SAN MATEO (05/15/2000) - Slowly but surely, brick-and-mortar companies are realizing that they may have less to fear than they thought from upstart start-ups and are beginning to take action. The latest indicator of this is that these brick-and-mortar companies are moving in on the online exchange market, realizing that because they hold the knowledge of their industry sectors, and the purse strings, they also hold the power.
For a long time the perceived wisdom was that the brick-and-mortar set would react too slowly to survive the e-business boom.
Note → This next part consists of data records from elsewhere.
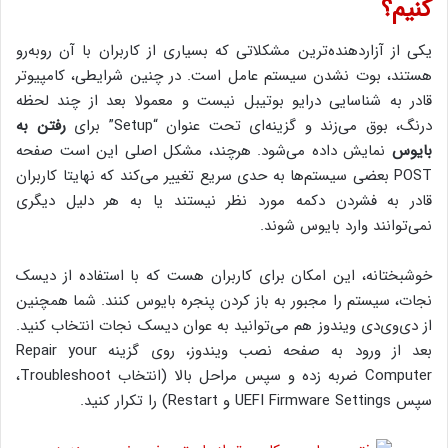
کنیم؟
یکی از آزاردهنده‌ترین مشکلاتی که بسیاری از کاربران با آن روبه‌رو
هستند، بوت نشدن سیستم عامل است. در چنین شرایطی، کامپیوتر
قادر به شناسایی درایو بوتیبل نیست و معمولا بعد از چند لحظه
درنگ، بوق می‌زند و گزینه‌ای تحت عنوان “Setup” برای
رفتن به
بایوس
نمایش داده می‌شود. هرچند، مشکل اصلی این است صفحه
POST بعضی سیستم‌ها به حدی سریع تغییر می‌کند که نهایتا کاربران
قادر به فشردن دکمه مورد نظر نیستند یا به هر دلیل دیگری
نمی‌توانند وارد بایوس شوند.
خوشبختانه، این امکان برای کاربران هست که با استفاده از دیسک
نجات، سیستم را مجبور به باز کردن پنجره بایوس کنند. شما همچنین
از دی‌وی‌دی ویندوز هم می‌توانید به عوان دیسک نجات انتخاب کنید.
بعد از ورود به صفحه نصب ویندوز، روی گزینه Repair your
Computer ضربه زده و سپس مراحل بالا (انتخاب Troubleshoot،
سپس UEFI Firmware Settings و Restart) را تکرار کنید.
However, the bottom line is that brick-and-mortar companies do not need to move as fast as pure-play Internet companies do.
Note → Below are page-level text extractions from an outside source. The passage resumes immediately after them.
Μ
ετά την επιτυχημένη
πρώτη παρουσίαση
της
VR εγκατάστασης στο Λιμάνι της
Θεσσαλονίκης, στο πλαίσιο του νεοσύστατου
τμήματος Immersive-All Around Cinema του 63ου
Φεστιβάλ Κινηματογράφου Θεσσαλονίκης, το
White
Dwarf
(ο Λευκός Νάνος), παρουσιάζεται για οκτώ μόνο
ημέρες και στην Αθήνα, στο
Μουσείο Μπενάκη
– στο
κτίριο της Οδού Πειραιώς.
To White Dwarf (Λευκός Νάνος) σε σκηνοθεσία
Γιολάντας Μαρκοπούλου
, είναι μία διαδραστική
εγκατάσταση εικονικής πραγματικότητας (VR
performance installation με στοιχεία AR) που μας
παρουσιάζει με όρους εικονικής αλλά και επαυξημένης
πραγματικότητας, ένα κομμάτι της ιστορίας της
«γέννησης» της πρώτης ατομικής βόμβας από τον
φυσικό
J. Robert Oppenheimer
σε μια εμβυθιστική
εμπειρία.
Whereas the dot-coms need to prove to their venture capitalists and the stock market that they have come up with the Next Big Idea, brick-and-mortar companies have the luxury of being able to wait and see if the dot-coms are right before acting themselves; they can pick and choose which of the industry trends they feel will be successful and continue to rely on their existing revenue streams in the meantime.
This was shown a few weeks ago as grocery stores took advantage of a depressed stock market to buy in to -- or buy up -- their online rivals, and it is being shown now as they target exchanges.
For the dot-com exchanges, the task is clear even if it is not easy. To use the current jargon, they must achieve critical mass before the companies they serve make them redundant.
Not only must dot-com exchanges build up the number of their customers, but they must also ensure that those customers' supply chains are so inextricably tied into the dot-com exchanges that they cannot free themselves.
And they must do this before their customers realize that they can do without them and go it alone.
Will independent exchanges become obsolete before they even get off the ground?